Alan Ralph Millard  (born 1 December 1937) is Rankin Professor Emeritus of Hebrew and Ancient Semitic languages, and Honorary Senior Fellow (Ancient Near East), at the School of Archaeology, Classics and Egyptology (SACE) in the University of Liverpool.

Millard worked on excavations at Tell Nebi Mend (ancient Qadesh-on-the-Orontes) and Tell Rif'at (ancient Arpad) in Syria, at Petra in Jordan, and at the Assyrian capital Nimrud (ancient Kalḫu) in Iraq. While working at the British Museum 1961–1964, he rediscovered the Epic of Atrahasis, which had lain unrecognised in a drawer for some decades. From 1964 to 1970 he was Librarian at Tyndale Library, Cambridge, and taught Akkadian for a year at the School of Oriental and African Studies (SOAS) in the University of London. In 1970 he was appointed Rankin Lecturer in Hebrew and Ancient Semitic Languages at Liverpool. He was a Fellow at the Institute of Advanced Studies (IAS) in the Hebrew University of Jerusalem in 1984, studying in a team led by Yigael Yadin. His main interest lies in Semitic epigraphy, and in editing Akkadian cuneiform tablets and Aramaic inscriptions. Scribal practices in the ancient Near East remain a dominant concern for him; the importance he ascribes to this topic stems largely from his belief as an Evangelical Christian in the essential historicity of the Bible – a point of view he shares with his colleague at Liverpool, the Egyptologist Kenneth Kitchen.

Millard is a Fellow of the Society of Antiquaries of London, a member of the Society for Old Testament Studies – and was also, until recently, Vice-Chairman of the British School of Archaeology in Iraq.

Publications
Atrahasis: The Babylonian Story of the Flood (with W.G. Lambert), Clarendon Press, Oxford (1969); reprinted Eisenbrauns, Winona Lake, Indiana,  (1999)

Daniel 1–6 and History (1977)

La Statue de Tell Fekherye et son inscription bilingue assyro-araméenne (with A. Abou-Assaf and P. Bordreuil), Association pour la diffusion de la pensée française, Paris (1982)
 Reprinted as: 
Discoveries from the Time of Jesus (1990)

The Eponyms of the Assyrian Empire, 910–612 BC, State Archives of Assyria Studies 2, The Neo-Assyrian Text Corpus Project, University of Helsinki (1994)

[TASK]
Reproduce everything in the Alan Millard biography from "Publications" down to "and History (1977)".

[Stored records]
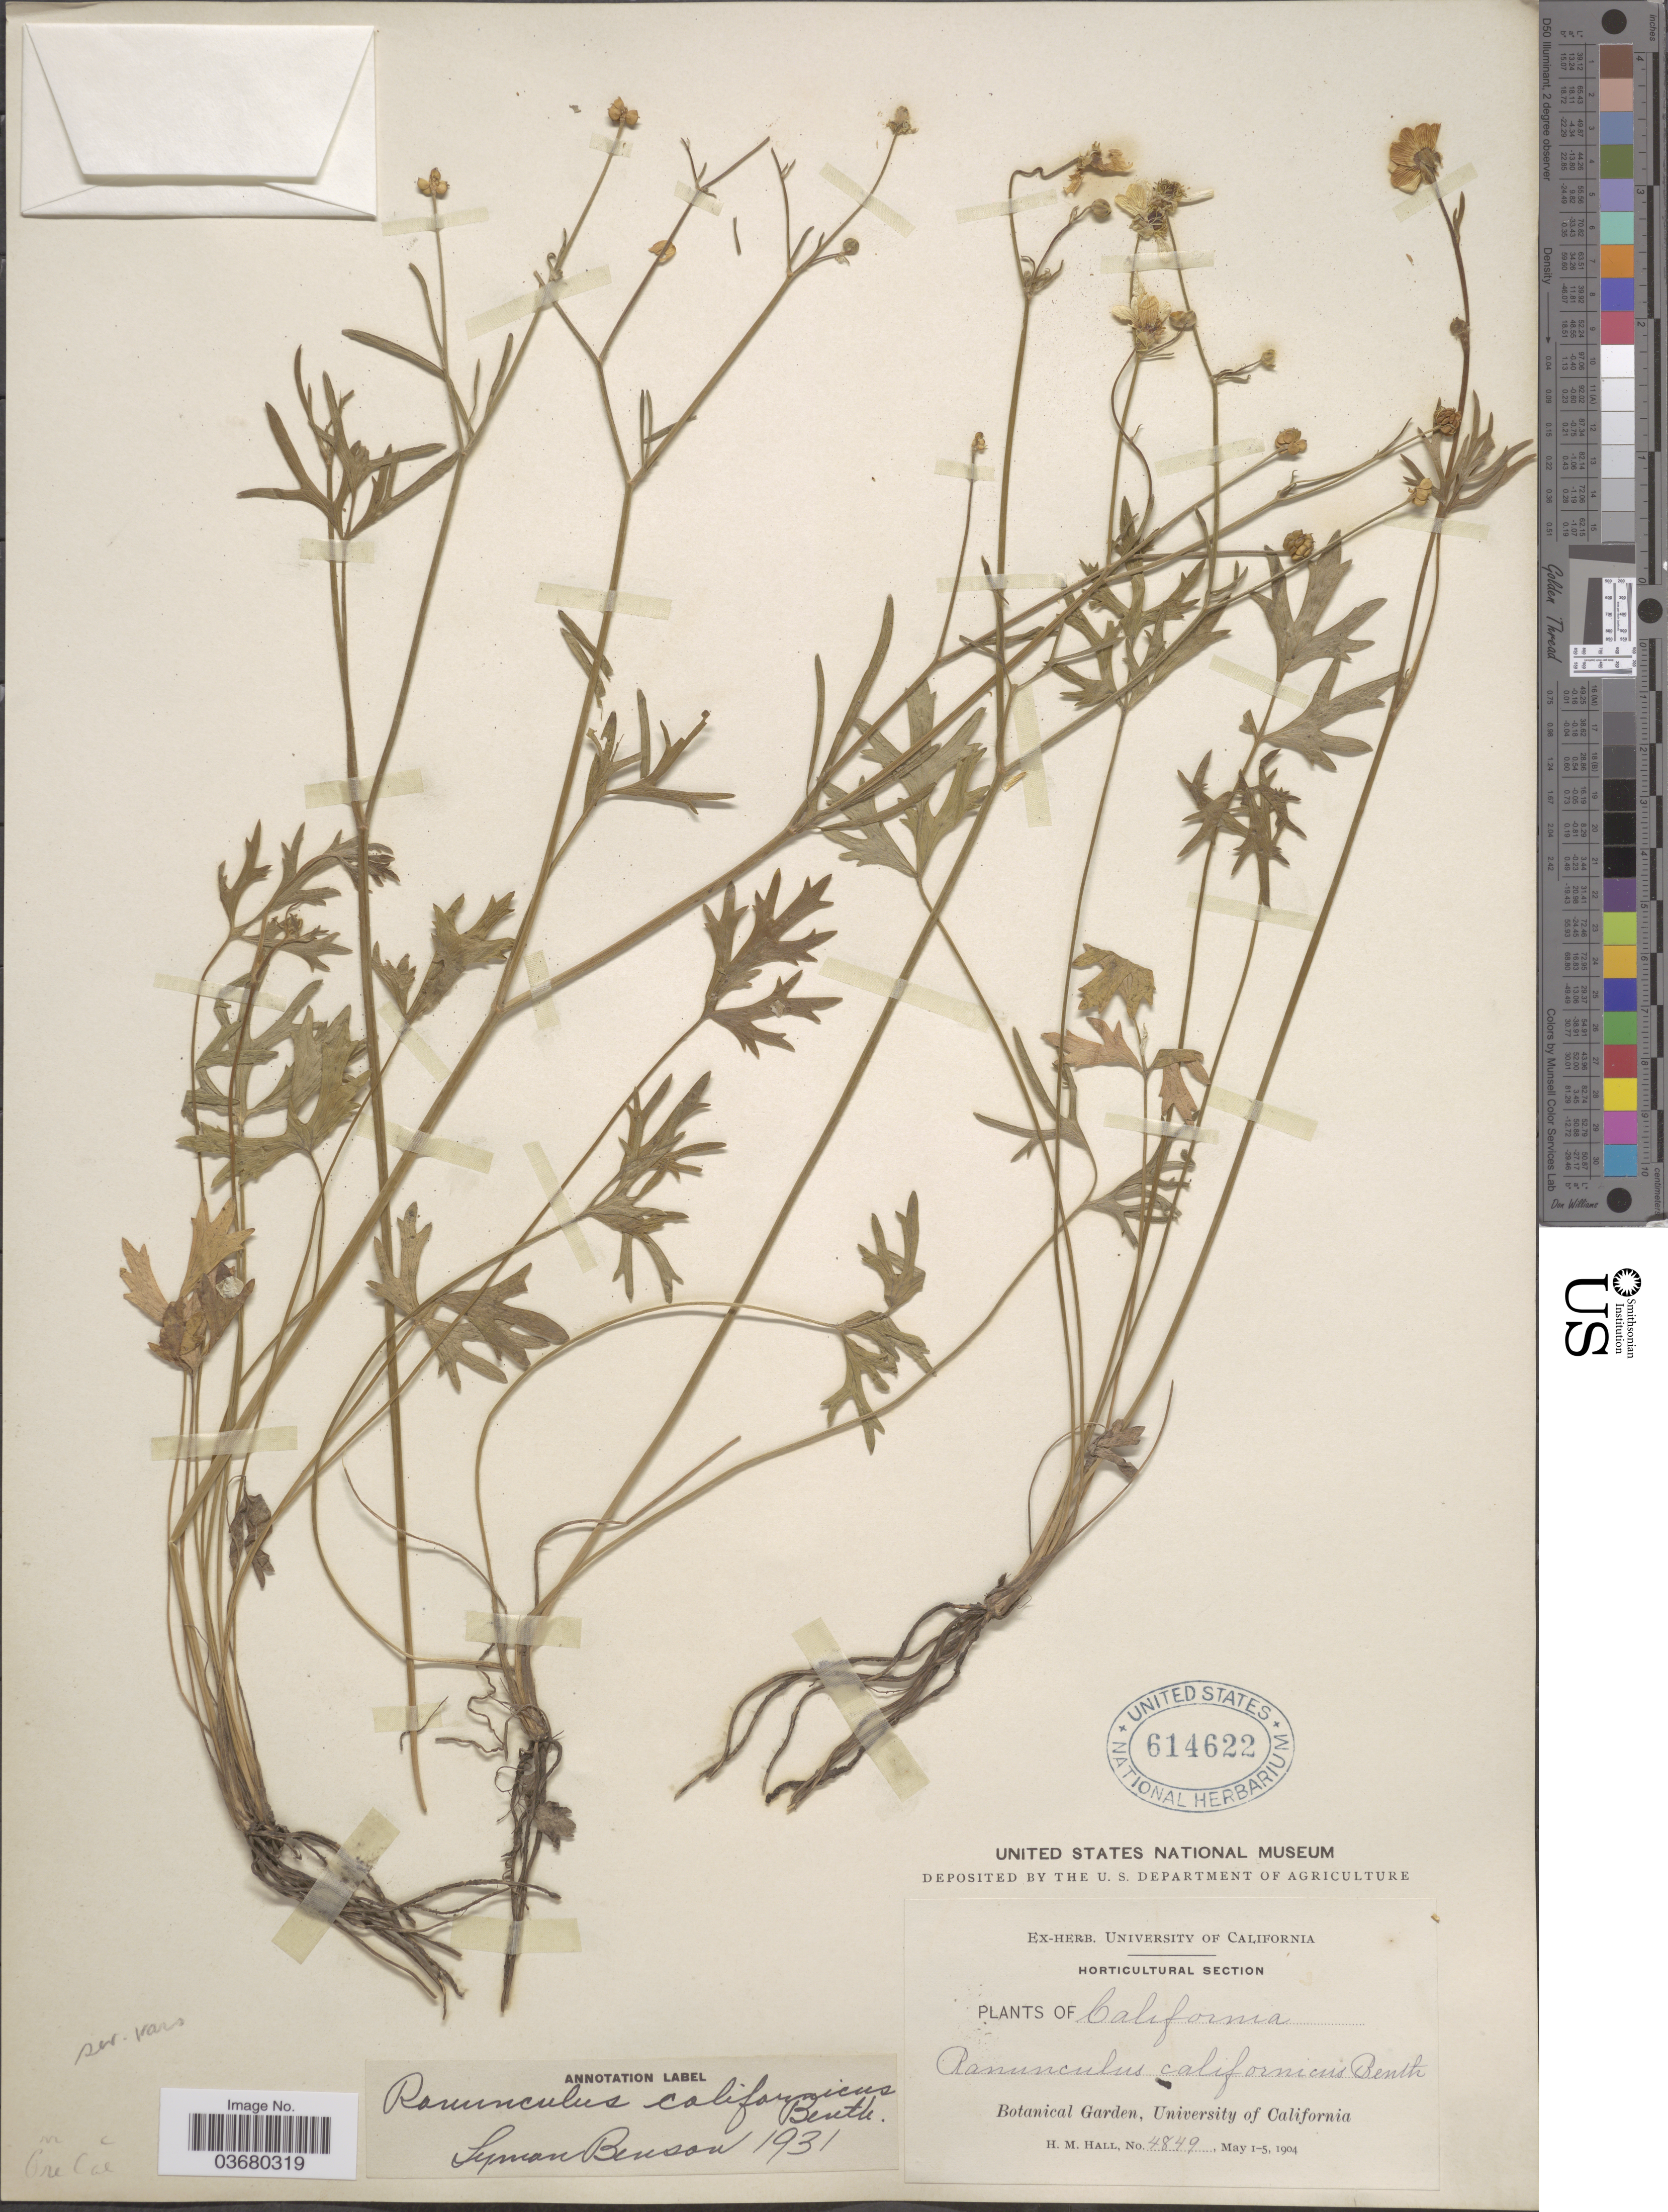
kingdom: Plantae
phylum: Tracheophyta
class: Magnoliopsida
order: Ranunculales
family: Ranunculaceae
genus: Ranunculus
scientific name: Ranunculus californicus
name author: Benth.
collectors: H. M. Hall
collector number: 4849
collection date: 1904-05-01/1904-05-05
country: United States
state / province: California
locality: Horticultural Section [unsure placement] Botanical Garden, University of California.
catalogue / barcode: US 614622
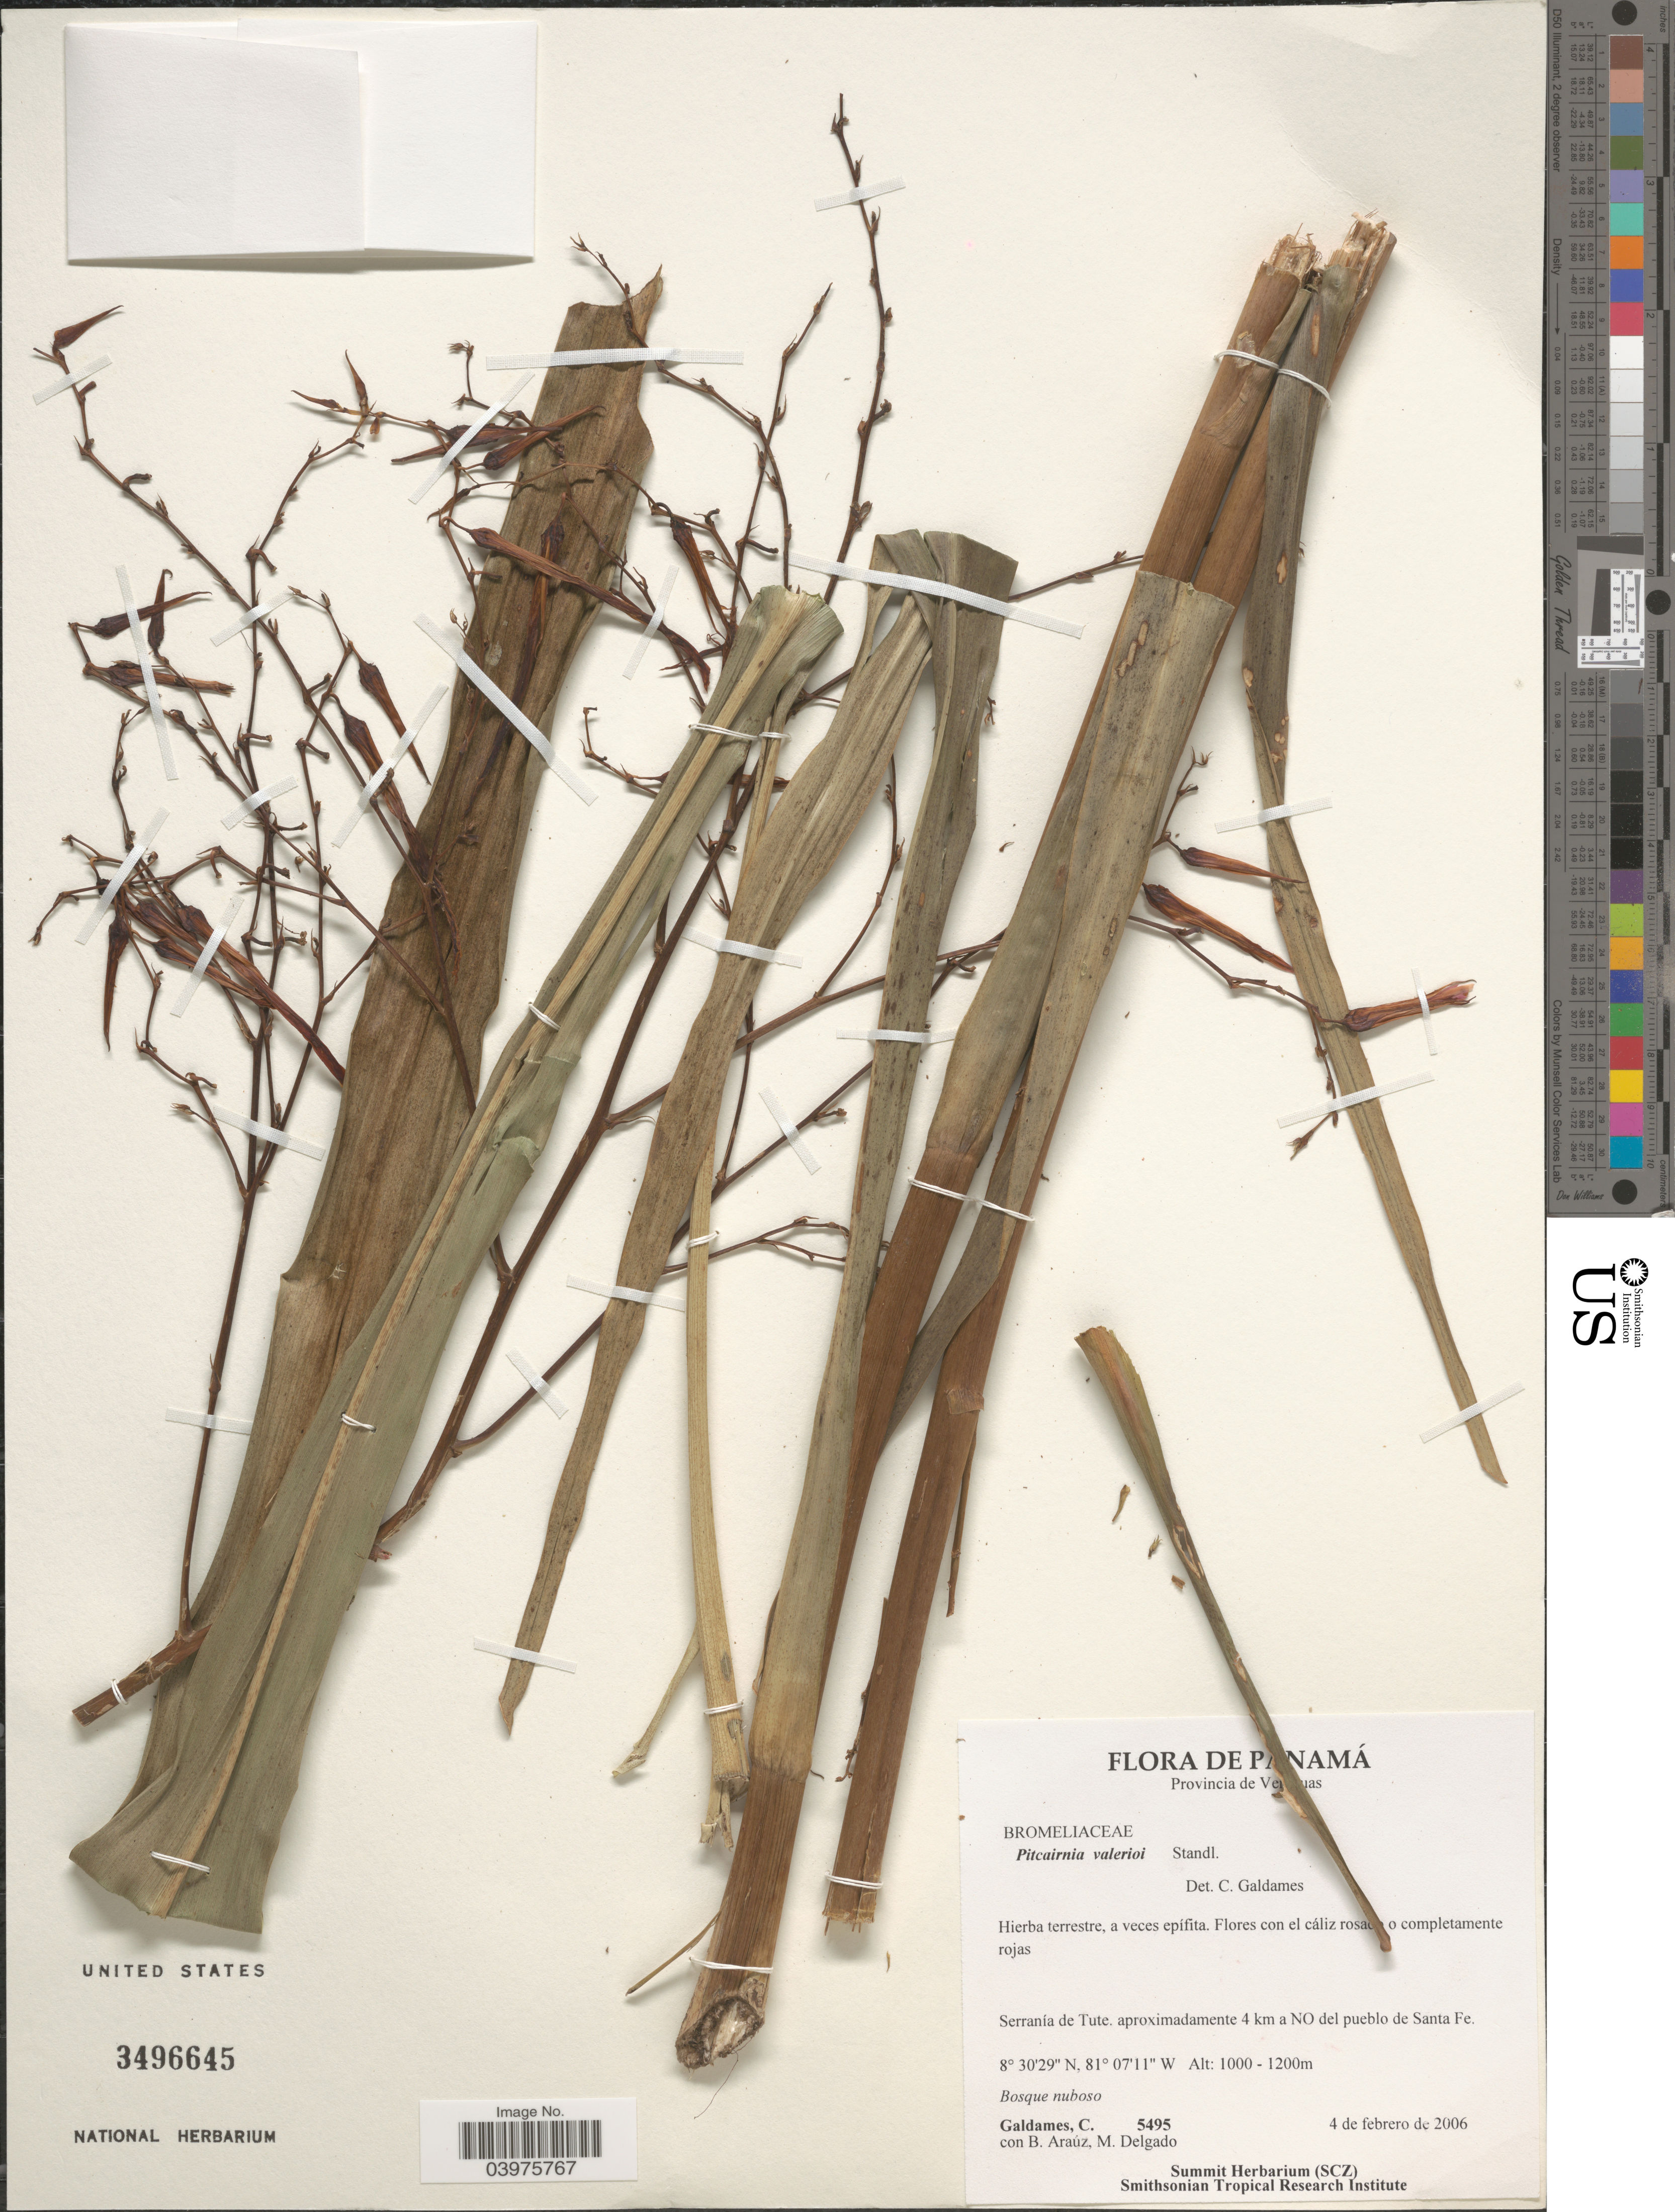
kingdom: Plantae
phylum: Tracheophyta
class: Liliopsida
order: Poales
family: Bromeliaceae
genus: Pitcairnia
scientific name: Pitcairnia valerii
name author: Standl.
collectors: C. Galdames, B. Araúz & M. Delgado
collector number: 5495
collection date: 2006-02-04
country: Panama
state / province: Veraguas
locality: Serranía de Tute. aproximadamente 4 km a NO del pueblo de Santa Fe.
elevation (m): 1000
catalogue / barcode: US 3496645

[RESULT]
Publications
Atrahasis: The Babylonian Story of the Flood (with W.G. Lambert), Clarendon Press, Oxford (1969); reprinted Eisenbrauns, Winona Lake, Indiana,  (1999)

Daniel 1–6 and History (1977)